In some parts of Europe, such as Poland, Urban Atlas data is being prepared for import to OSM. Although not interested in the data for import I expected it data to be useful for two reasons in the first instance: completeness of coverage, and as a control for OSM tagging. The Corine division of urban fabric (roughly equivalent to OSM landuse=residential) makes useful distinctions with regards to density and continuity of urban areas, which, to date, are under represented in OSM. This type of distinction has a long history in landuse mapping. In earlier days it was concerned with urban areas which could be productive for fruit and vegetables. Nowadays, water run-off and nature conservation issues are probably more significant. As a mapper one is always aware of the difference, but I, for one, don't try and capture it explicitly. The Urban Atlas methodology has criteria which it should not be too hard to adapt for OSM, but we do need to think about appropriate tagging.

Of course the first area I looked at in the Nottingham Urban Atlas data was the two slices I've mapped this year. Part of the point of combining survey and Bing data is to capture quantitative information about landuse. So here is the area from the Urban Atlas, using the standard colour scheme:


The first thing which strikes me is that the Edwards Lane Estate is not given a uniform classification. This seems very odd: the estate is clearly a single uniform design including road widths, garden sizes, house types.
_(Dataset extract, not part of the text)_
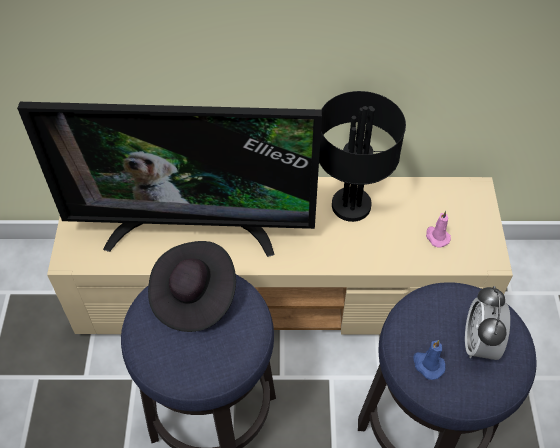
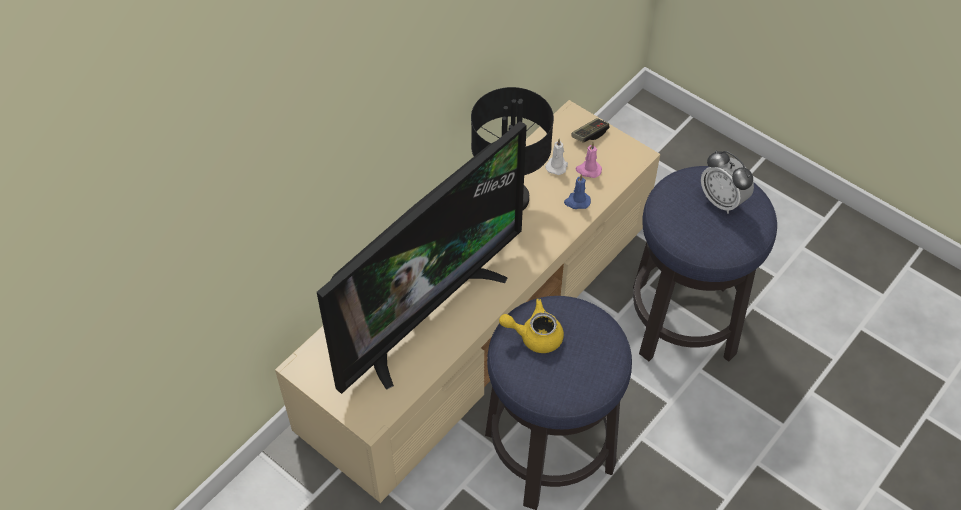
camera: 50 degrees left, 0 degrees up
black hat [148,241,236,332] -> yellow teapot [499,299,564,353]
blue candle [413,340,446,380] -> blue candle moved to [564,174,591,209]
none -> white candle [545,139,568,175]
none -> game controller [572,118,610,143]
I assume that it was planned with a specific population density in mind, and specific guidelines in terms of percentage of the area devoted to houses, gardens, open space and road infrastructure. Here's the same data with houses I've recently mapped in OSM : it's very clear that areas with identical numbers of identical houses have been assigned to different categories:


So note the darker red areas with code 11210 : on the ground this is indistinguishable from the rest of the estate (coded 11220) . All I can conclude is that the data were not subjected to ground validation: an overview of the methodology is shown in this presentation. Detailed inspection of other well-mapped areas reveals similar minor anomalies: industrial and commercial areas spilling over to residential blocks; areas in campuses (colleges, hospitals and universities) being incorrectly assigned to residential categories; and soon and so forth. These nuances probably don't affect the reliability of the data for its purpose, but they do reflect how the data was sourced. One issue might be how parcel boundaries are selected, which may have the effect of putting all of some shared resource in one parcel (such as a kids' playground). I'd hoped to find time to measure housing density based on OSM data for the shapes shown above, and thus have more confirmation. It will have to wait for another time.

The bottom line: this sort of data set can be created as a side effect of areas which have already been mapped in OSM. A small amount of additional tagging is needed on residential areas, but otherwise a comparable dataset can already be produced for much of the Nottingham area. The EEA should start considering OSM as a primary source for any extensions of this dataset in places like Germany and many parts of the UK. OSM data is likely to be more accurate, reflect better understanding of the locale, and be more up-to-date.

Postscript. I find it slightly boggling that I'm disparaging a data set which two years ago I would have thought was fantastic. It's great to find how powerful OSM is becoming.